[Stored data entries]
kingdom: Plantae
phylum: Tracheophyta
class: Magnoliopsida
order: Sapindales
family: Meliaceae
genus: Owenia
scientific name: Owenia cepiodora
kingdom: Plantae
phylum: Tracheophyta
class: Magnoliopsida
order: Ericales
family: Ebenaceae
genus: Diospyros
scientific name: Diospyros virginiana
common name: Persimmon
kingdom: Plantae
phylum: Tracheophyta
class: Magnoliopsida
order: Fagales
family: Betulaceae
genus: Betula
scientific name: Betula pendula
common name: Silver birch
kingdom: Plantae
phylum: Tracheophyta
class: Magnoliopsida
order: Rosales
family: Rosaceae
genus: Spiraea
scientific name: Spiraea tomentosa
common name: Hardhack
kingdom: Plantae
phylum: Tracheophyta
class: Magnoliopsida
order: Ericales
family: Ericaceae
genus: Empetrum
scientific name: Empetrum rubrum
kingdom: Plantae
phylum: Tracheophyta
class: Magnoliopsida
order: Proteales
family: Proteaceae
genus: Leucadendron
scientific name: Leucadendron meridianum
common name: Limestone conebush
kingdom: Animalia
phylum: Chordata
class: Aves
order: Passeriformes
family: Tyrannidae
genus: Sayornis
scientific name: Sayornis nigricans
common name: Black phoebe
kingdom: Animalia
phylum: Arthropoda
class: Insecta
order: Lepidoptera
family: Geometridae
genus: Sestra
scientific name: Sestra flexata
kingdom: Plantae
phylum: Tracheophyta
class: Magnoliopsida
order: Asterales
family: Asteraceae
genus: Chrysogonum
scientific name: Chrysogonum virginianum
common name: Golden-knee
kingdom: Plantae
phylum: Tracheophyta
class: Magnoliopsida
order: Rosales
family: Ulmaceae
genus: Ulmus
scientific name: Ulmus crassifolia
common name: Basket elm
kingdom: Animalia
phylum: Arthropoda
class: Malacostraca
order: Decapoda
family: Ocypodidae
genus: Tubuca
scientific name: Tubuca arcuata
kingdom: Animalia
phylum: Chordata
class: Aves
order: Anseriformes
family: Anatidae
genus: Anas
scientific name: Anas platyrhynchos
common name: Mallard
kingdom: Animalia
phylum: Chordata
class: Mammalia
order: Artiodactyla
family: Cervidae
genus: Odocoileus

**WHAT IS ASKED**:
Copy every line of the material above word for word, in the same order.

**COMPLETED TASK**:
kingdom: Plantae
phylum: Tracheophyta
class: Magnoliopsida
order: Sapindales
family: Meliaceae
genus: Owenia
scientific name: Owenia cepiodora
kingdom: Plantae
phylum: Tracheophyta
class: Magnoliopsida
order: Ericales
family: Ebenaceae
genus: Diospyros
scientific name: Diospyros virginiana
common name: Persimmon
kingdom: Plantae
phylum: Tracheophyta
class: Magnoliopsida
order: Fagales
family: Betulaceae
genus: Betula
scientific name: Betula pendula
common name: Silver birch
kingdom: Plantae
phylum: Tracheophyta
class: Magnoliopsida
order: Rosales
family: Rosaceae
genus: Spiraea
scientific name: Spiraea tomentosa
common name: Hardhack
kingdom: Plantae
phylum: Tracheophyta
class: Magnoliopsida
order: Ericales
family: Ericaceae
genus: Empetrum
scientific name: Empetrum rubrum
kingdom: Plantae
phylum: Tracheophyta
class: Magnoliopsida
order: Proteales
family: Proteaceae
genus: Leucadendron
scientific name: Leucadendron meridianum
common name: Limestone conebush
kingdom: Animalia
phylum: Chordata
class: Aves
order: Passeriformes
family: Tyrannidae
genus: Sayornis
scientific name: Sayornis nigricans
common name: Black phoebe
kingdom: Animalia
phylum: Arthropoda
class: Insecta
order: Lepidoptera
family: Geometridae
genus: Sestra
scientific name: Sestra flexata
kingdom: Plantae
phylum: Tracheophyta
class: Magnoliopsida
order: Asterales
family: Asteraceae
genus: Chrysogonum
scientific name: Chrysogonum virginianum
common name: Golden-knee
kingdom: Plantae
phylum: Tracheophyta
class: Magnoliopsida
order: Rosales
family: Ulmaceae
genus: Ulmus
scientific name: Ulmus crassifolia
common name: Basket elm
kingdom: Animalia
phylum: Arthropoda
class: Malacostraca
order: Decapoda
family: Ocypodidae
genus: Tubuca
scientific name: Tubuca arcuata
kingdom: Animalia
phylum: Chordata
class: Aves
order: Anseriformes
family: Anatidae
genus: Anas
scientific name: Anas platyrhynchos
common name: Mallard
kingdom: Animalia
phylum: Chordata
class: Mammalia
order: Artiodactyla
family: Cervidae
genus: Odocoileus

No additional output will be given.